As you can see above, The graph
geodataframe has 373370 rows. There is either a multilinestring or a linestring in each row of the geometry
column. So I wrote the code below to extract the linestrings I need and keep them in a geodataframe area
.
from IPython.display import clear_output
area = gpd.GeoDataFrame(columns=['geometry'], geometry='geometry') # geodataframe for saving roads of interest
itr = 0 # to keep track of which row I'm going through
for String in graph['geometry']: # iterating through each row in geometry column of geodataframe
print("iterating through",itr,"th row in geodataframe")
itr += 1
if String.geom_type=='MultiLineString': # if the current row contains a multilinestring
for ls in String: # iterating through linestrings in the multilinestring
for i in range(len(ls.xy[0])): # iterating through points in the linestring
#print("longitude:",ls.xy[0][i],"latitude:",ls.xy[1][i])

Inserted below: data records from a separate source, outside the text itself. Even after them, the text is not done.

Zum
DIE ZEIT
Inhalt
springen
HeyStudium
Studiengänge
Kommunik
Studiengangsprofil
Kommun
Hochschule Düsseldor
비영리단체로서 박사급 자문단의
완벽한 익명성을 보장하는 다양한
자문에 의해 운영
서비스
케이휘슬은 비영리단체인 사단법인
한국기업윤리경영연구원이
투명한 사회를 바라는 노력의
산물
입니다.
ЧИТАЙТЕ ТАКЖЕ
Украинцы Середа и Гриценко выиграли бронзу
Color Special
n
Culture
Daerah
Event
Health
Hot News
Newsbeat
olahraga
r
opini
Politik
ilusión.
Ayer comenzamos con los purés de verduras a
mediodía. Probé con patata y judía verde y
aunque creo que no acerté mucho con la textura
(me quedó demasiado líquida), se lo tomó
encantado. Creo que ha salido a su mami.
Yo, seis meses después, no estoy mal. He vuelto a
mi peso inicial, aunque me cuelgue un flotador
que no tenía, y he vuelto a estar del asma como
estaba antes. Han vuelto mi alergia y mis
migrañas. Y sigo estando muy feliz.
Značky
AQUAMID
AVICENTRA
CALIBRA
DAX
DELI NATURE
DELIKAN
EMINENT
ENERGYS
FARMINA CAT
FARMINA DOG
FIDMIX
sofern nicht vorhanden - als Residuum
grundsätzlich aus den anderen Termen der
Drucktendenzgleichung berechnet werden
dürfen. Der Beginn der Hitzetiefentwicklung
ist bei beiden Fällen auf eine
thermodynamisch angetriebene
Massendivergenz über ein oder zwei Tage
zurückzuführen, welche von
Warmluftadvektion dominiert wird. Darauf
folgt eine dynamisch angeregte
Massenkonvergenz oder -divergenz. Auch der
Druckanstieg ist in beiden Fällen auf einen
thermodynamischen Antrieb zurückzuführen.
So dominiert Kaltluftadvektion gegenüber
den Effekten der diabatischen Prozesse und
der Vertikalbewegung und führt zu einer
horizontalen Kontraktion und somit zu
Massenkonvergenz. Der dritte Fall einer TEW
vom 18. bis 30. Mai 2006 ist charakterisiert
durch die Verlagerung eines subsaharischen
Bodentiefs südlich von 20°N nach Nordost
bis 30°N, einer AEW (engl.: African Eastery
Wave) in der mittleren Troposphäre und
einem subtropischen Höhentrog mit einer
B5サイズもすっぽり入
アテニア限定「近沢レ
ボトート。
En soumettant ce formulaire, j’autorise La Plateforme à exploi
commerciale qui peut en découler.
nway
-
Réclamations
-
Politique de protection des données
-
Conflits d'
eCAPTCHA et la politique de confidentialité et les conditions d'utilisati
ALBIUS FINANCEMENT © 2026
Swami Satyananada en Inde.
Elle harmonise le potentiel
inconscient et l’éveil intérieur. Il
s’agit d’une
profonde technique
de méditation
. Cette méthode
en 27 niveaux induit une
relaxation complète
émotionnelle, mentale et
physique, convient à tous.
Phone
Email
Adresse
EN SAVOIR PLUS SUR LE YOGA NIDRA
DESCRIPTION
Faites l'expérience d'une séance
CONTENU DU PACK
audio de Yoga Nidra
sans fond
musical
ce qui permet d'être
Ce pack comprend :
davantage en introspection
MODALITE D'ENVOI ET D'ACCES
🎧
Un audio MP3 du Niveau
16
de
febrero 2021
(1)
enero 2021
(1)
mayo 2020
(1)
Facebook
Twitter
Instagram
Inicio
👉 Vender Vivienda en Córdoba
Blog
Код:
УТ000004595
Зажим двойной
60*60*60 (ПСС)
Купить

if(-80.86<=ls.xy[0][i]<=-80.83):
temp = gpd.GeoDataFrame({'geometry':[ls]},geometry='geometry',crs=4236) #creating a temporary geodataframe for storing the road of interest
area = area.append(temp)
break # no need to keep looking if linestring is already added to area geodataframe
else: # if the current row contains a linestring
for i in range(len(String.xy[0])):
if(-80.86<=String.xy[0][i]<=-80.83):
temp = gpd.GeoDataFrame({'geometry':[String]},geometry='geometry',crs=4236)
area = area.append(temp)
break
clear_output(wait=True)
But it took around 12 minutes to iterate through 150 rows in my laptop; whereas there are 373370 rows in the dataframe. So it'll take around 500 hours to iterate through the whole graph
geodataframe in my machine. Is there a faster way to do this?
如果你对这篇内容有疑问,欢迎到本站社区发帖提问 参与讨论,获取更多帮助,或者扫码二维码加入 Web 技术交流群。

绑定邮箱获取回复消息
由于您还没有绑定你的真实邮箱,如果其他用户或者作者回复了您的评论,将不能在第一时间通知您!
发布评论
评论(1)
您要使用
cx
,坐标索引器。请参阅文档中的更多信息 htttps://geopandas.org/geopandas.org/en/stable/docs /user_guide/indexing.html
关于多线链vs linestring,您可以在索引之前使用
爆炸>爆炸
以确保使用各个零件,而不是整个几何形状。You want to use
cx
, the coordinate indexer.See more in the documentation https://geopandas.org/en/stable/docs/user_guide/indexing.html
Regarding MultiLinestring vs LineString, you can use
explode
before the indexing to ensure individual parts are used, not whole geometries.